Поначалу я вел себя очень осторожно. Опасался, что пережитое слишком сильно подействовало на мой ум и предрассудки подавляют способность к критическому мышлению. Да, я оглядывался, но не отступал. В Праге я познакомился с одним немцем, таким же, как и я, социал-демократом. Мы вместе прочитали «Анти-Дюринга» и пришли в такое волнение, что проговорили всю ночь. Но самое поразительное, что это чтение убило во мне горечь. Я начал понимать людей, своих собратьев по человечеству, улавливать контуры истории с дотоле неведомой ясностью. Я читал запоем, и чем дальше, тем отчетливее открывалась мне трагедия человека, его заблуждения и его гений, его предназначение и дорога, к нему ведущая.
Через некоторое время я стал выполнять партийные поручения. Главным было доносить об истинном положении дел в Германии. Мы изготавливали газету, под каким названием — не важно, и тайком, в малом количестве экземпляров переправляли ее через границу. Она печаталась на очень тонкой индийской бумаге, и каждый экземпляр сворачивался в несколько слоев, так чтобы уместиться в ладони. Для контрабанды использовалось множество способов, порой весьма хитроумных. Бывало, экземпляры газеты помещались в жиронепроницаемые мешки, а те — в буксы железнодорожных составов, курсировавших между Берлином и Прагой. В Берлине их забирал железнодорожник, проверявший исправность колес, но какое-то время спустя его схватило гестапо, и пришлось придумывать кое-что иное. Потом кому-то пришла в голову мысль заполучить чешский паспорт и под видом коммивояжера перевозить газеты вместе с образцами товаров. Я вызвался быть курьером, и, хоть и не без труда, у нас все получилось.
В тот год я пересекал чешско-немецкую границу более тридцати раз. Особенного риска в том не было. Существовали только две опасности. Первая — что тебя узнают и разоблачат. Вторая — что человек, забирающий газеты для последующего распространения, попадет под подозрение. Так оно и получилось. Сразу его не стали забирать, установили наблюдение. Обычно мы встречались в зале ожидания одного провинциального вокзальчика и потом вместе садились в поезд. Выходя, я оставлял мешок с газетами на багажной полке, а он потом его забирал. Однажды поезд, уже тронувшись, остановился, и в вагон прямо с железнодорожного полотна вошла группа эсэсовцев. Не зная в точности, по нашу они душу или нет, мы разошлись по разным купе и каждый замер на своем месте. Я слышал, как его забирают, и ждал своей очереди. Но эсэсовцы просто проверили мой паспорт и прошли в хвост поезда. Лишь почти доехав на следующий день до Праги, я обнаружил слежку. К счастью, мне хватило ума воздержаться от посещения штаб-квартиры. То есть к счастью для моих друзей. Я же был не столь удачлив. Когда выяснилось, что я не приведу их к тем, кто им нужен, эсэсовцы решили, что самое лучшее — забрать меня в Германию, а там уж использовать свои способы для получения информации. Понимаете ли, наша газета начала досаждать властям, а иначе, как через меня, до людей, стоящих за ней, добраться было невозможно. Немецкий филиал организации занимался исключительно распространением. Им была нужна голова. Надо было уходить. Более того, надо было уезжать из Чехословакии, потому что немцы известили чешскую полицию о том, что на самом деле я являюсь немцем, разыскиваемым в Германии по подозрению в краже, а паспорт на имя Поля Чиссара был получен мошенническим путем.
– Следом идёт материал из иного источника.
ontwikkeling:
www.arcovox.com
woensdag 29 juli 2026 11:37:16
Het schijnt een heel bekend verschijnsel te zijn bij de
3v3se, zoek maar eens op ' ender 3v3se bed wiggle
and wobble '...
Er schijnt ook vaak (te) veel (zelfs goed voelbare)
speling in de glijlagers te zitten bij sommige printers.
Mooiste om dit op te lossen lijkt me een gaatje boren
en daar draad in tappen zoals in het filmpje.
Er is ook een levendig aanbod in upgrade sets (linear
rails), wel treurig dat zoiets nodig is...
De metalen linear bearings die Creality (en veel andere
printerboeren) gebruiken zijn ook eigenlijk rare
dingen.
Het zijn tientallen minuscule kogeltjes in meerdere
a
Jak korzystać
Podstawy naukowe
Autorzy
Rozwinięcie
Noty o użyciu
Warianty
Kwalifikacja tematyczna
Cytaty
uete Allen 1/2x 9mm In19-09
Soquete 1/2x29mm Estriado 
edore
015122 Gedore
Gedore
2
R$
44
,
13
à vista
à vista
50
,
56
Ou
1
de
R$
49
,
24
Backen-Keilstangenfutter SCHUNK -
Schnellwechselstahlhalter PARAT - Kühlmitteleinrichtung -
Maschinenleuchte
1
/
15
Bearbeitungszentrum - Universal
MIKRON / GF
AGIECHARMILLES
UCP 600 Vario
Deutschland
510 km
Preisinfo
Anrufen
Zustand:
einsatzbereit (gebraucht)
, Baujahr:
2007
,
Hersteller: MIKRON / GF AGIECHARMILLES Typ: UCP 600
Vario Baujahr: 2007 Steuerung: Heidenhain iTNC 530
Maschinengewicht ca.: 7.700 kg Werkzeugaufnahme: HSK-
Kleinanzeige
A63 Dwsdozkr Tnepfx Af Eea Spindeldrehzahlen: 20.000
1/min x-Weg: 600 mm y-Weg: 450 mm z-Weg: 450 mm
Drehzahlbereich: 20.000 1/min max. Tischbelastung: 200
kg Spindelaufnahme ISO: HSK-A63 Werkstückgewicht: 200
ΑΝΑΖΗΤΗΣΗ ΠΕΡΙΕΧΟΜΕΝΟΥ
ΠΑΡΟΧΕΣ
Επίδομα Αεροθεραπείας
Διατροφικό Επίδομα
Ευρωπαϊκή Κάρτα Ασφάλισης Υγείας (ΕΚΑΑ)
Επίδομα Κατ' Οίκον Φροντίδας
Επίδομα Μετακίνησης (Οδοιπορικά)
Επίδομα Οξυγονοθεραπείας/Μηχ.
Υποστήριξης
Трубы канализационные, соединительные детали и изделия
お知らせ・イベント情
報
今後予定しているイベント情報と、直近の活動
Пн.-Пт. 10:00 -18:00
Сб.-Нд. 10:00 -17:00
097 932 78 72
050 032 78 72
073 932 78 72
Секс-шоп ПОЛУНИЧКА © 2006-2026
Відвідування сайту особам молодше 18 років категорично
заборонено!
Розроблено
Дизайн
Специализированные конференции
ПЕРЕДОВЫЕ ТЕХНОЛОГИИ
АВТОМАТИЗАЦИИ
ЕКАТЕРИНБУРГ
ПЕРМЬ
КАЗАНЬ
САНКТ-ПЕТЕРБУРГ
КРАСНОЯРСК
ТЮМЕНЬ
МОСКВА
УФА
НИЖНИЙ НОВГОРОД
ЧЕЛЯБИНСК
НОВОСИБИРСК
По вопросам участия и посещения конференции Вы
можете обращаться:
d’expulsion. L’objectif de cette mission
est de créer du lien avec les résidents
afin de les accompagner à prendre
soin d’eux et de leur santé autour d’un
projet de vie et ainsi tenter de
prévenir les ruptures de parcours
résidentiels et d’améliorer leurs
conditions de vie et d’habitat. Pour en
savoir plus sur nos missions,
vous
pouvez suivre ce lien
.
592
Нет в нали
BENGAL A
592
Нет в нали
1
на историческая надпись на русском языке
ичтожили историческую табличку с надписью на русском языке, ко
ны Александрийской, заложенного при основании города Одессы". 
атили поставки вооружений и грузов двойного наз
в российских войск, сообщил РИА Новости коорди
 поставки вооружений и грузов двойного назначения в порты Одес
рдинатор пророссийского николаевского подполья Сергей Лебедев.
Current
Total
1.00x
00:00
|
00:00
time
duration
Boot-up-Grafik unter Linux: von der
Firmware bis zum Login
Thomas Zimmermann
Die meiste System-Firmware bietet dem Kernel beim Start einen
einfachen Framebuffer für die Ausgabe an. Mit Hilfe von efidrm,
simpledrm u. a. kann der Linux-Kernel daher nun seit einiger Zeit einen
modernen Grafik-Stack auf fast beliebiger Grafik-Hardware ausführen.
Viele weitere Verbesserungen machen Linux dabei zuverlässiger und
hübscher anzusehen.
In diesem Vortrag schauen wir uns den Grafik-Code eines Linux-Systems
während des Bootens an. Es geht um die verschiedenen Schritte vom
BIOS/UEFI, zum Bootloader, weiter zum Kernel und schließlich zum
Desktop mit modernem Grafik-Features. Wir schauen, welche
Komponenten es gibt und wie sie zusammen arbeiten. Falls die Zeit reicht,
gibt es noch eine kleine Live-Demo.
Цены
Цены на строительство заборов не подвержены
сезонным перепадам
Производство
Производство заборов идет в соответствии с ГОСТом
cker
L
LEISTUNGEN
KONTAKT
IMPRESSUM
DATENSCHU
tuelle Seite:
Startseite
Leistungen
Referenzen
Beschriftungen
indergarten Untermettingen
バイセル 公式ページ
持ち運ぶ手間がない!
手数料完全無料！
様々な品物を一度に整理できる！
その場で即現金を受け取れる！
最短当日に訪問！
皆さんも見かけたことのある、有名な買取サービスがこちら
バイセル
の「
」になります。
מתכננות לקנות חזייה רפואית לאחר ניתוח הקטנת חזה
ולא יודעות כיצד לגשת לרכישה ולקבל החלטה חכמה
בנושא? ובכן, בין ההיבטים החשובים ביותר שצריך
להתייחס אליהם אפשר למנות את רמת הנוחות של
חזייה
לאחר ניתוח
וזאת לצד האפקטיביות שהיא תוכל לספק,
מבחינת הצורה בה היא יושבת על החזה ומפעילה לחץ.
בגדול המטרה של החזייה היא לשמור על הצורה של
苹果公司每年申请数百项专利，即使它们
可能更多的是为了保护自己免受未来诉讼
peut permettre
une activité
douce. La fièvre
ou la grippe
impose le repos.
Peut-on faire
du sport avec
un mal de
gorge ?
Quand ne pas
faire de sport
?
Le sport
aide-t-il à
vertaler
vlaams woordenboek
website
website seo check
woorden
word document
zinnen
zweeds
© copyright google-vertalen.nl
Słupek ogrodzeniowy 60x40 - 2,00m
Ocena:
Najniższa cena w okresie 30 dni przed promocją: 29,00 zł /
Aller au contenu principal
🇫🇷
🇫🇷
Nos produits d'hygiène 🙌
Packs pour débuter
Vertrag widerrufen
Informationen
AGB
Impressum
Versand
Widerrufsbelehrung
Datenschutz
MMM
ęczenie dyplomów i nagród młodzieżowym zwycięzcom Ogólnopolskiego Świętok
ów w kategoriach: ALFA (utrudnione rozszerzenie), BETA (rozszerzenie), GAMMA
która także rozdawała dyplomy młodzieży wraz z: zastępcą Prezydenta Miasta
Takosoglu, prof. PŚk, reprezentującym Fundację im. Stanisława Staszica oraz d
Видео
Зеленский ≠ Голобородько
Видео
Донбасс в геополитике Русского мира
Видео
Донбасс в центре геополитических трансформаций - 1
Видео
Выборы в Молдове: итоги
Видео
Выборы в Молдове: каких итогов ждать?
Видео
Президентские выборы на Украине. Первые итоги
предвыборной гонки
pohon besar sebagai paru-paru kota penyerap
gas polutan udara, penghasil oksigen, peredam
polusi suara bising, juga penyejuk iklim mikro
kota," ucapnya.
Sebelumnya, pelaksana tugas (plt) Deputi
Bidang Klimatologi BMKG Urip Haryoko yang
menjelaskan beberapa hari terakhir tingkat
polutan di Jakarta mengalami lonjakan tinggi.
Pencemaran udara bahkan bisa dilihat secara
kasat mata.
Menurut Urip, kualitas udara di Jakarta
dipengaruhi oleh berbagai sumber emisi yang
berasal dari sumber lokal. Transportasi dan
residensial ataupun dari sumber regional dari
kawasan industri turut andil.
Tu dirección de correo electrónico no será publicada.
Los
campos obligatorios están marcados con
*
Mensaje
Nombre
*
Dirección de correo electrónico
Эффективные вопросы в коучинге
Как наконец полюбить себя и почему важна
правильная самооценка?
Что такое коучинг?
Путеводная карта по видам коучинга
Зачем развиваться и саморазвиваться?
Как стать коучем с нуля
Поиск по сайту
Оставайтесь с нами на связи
В Швейцарии меня пытались похитить. Я остановился в гостинице на берегу Констанцского озера, где подружился с двумя людьми, приехавшими сюда, по их словам, порыбачить на отдыхе. Однажды они пригласили меня с собой. Заняться мне было нечем, и я согласился. В последний момент, по чистой случайности, я узнал, что они не швейцарцы, а немцы, нанявшие лодку на немецкой стороне озера. После этого я сразу же уехал в Цюрих, понимая, что они пойдут по следу, но похитить меня так далеко от границы не решатся.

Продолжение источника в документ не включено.